## Objetivo
Enumere todos los nombres propios que aparecen en el fragmento sobre las colinas de Roma, cada uno una sola vez.

## Sección del documento
=-=-=-=-=

Como otras características fundamentales de la vida romana, las divisiones de clase y de estatus estaban profundamente enraizadas en los mitos del origen de la ciudad. En la parte más alejada del valle más al sur de Roma se elevaba la colina del Aventino. Allí era donde siempre acababan los inmigrantes, el barrio de acogida con el que contaban todas las grandes ciudades, un área en la que los recién llegados se reunían instintivamente, atraídos por la compañía y la confusión que podían compartir con los demás. Frente al Aventino se elevaba una segunda colina. No había chabolas en el Palatino. En Roma, las colinas tendían a ser lugares selectos. Por encima de los valles, el aire era más fresco, menos pestilente, y, en consecuencia, respirar allí resultaba más caro. Pero de las siete colinas de Roma, el Palatino era con mucho la más selecta. Aquí era donde la élite de la ciudad había decidido agruparse. Sólo los más ricos de entre los ricos podían permitirse los precios de la zona. Sin embargo, como una muestra de incongruencia, allí, en la zona urbana más cara y exclusiva del mundo había una cabaña de pastores hecha de juncos. Puede que los juncos se secasen y cayeran, pero siempre se colocaban otros nuevos, de modo que la cabaña parecía eterna. Constituía el triunfo definitivo del conservadurismo romano: era el hogar en el que había transcurrido la infancia de Rómulo, el primer rey, y Remo, su hermano.

Según cuenta la leyenda, los dos hermanos decidieron fundar una ciudad, pero no pudieron ponerse de acuerdo ni en el lugar ni en el nombre que habría de tener. Rómulo se había quedado en el Palatino, Remo en el Aventino, aguardando ambos alguna señal de los dioses. Remo vio seis buitres volando sobre él, pero doce volaron sobre Rómulo, que lo tomó como prueba indiscutible de que los dioses le apoyaban. Sin perder tiempo, fortificó el Palatino y bautizó a la ciudad con su propio nombre. Remo, presa de los celos y el resentimiento, murió en una pelea con su hermano. Ese enfrentamiento selló definitivamente el destino de las dos colinas. En adelante, el Palatino sería para los ganadores; el Aventino, para los perdedores. Éxito y fracaso, prestigio y vergüenza, que allí cobraban forma en la misma geografía física de la ciudad, eran los dos polos sobre los que oscilaba la vida en Roma.

=-=-=-=-=

## Datos proporcionados
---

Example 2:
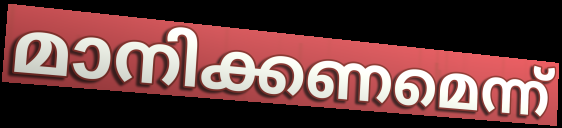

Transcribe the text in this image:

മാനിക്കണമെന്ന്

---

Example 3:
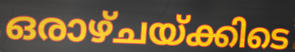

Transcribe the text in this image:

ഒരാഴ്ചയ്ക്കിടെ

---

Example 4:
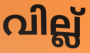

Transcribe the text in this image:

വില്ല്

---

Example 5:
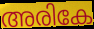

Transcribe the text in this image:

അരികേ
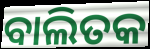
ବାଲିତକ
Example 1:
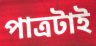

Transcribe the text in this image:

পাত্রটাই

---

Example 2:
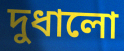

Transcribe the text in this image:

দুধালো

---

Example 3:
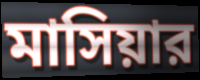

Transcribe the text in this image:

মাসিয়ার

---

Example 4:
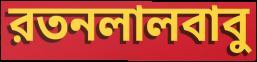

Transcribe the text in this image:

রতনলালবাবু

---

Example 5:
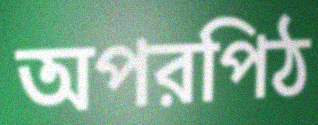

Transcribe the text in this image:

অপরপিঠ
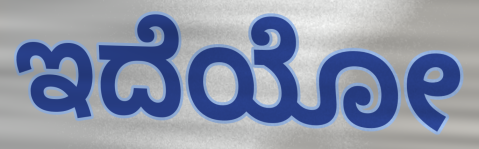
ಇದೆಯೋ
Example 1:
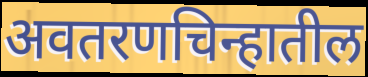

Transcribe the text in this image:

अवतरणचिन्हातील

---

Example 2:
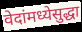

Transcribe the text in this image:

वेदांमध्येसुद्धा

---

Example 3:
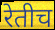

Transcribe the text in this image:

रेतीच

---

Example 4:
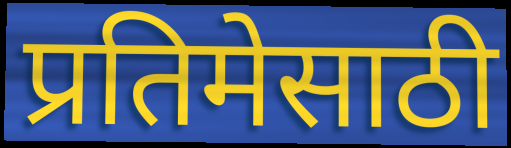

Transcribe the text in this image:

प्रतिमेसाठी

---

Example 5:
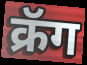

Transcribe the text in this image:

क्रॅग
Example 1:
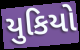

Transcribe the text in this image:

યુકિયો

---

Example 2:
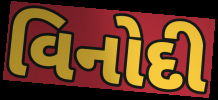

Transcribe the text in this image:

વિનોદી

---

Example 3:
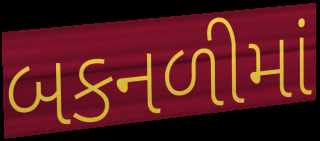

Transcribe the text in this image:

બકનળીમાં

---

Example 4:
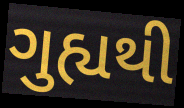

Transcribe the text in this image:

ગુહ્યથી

=-=-=-=-=

## Respuesta
- Roma
- Aventino
- Palatino
- Rómulo
- Remo